Rogers, a township resident for 78 years, is married to Middletown’s Office of Emergency Management coordinator Charles Rogers.

She reminded her neighbors that while neighboring North Middletown was protected during Sandy thanks to its similar flood control system, Port Monmouth was swamped. “This project will stop that. So keep that in mind,” she said.
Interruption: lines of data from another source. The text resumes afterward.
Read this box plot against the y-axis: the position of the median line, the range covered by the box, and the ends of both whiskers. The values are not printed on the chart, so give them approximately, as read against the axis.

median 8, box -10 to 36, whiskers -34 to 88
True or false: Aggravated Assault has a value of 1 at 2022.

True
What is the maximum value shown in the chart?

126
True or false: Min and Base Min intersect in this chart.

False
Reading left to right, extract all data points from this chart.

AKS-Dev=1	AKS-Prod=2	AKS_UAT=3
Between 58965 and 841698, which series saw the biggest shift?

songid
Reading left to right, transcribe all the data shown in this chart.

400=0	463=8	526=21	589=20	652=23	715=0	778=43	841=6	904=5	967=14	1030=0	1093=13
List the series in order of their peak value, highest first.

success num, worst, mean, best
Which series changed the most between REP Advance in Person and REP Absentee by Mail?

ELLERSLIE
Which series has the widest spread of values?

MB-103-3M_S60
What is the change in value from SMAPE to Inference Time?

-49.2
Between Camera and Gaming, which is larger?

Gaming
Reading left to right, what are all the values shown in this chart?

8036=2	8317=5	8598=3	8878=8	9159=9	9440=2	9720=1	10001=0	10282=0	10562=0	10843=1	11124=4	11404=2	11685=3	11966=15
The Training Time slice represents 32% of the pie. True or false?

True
Some audience members said beachfronts and dunes were what shielded that part of town and that an extension of those natural landmasses could have spared Port Monmouth.

But township administrator Anthony P. Mercantante refuted that claim. “Levees, floodwalls and pumps. This system works. And it will work for Port Monmouth. No one is going to build a seawall along the entire Bayshore and the entire coast of New Jersey. These are the systems that work.”

He also told residents they can expect their flood insurance rates to be reduced once the project is completed.

Mercantante said approximately 25 nonresidential properties or portions of property near the area of the creeks need to be acquired to complete the project and negotiations for the acquisition of those parcels will begin soon. Letters to the property owners were mailed last week, he said.

When asked why these properties were not acquired years ago, so as to expedite this part of the process, Gentili said there are lots of “laws and procedures that preclude us from buying the land in advance.”

Part of the project’s work will include the raising of the road near State Route 36 and Compton Creek next summer. There will be some minor construction and possibly a road closure for a day.

Extensive work will also be conducted on the east and west sides of Broadway near Church Street in the area of Compton Creek, where a second road closure gate will be installed, as well as the construction of floodwalls, retaining walls, levees and interior drainage.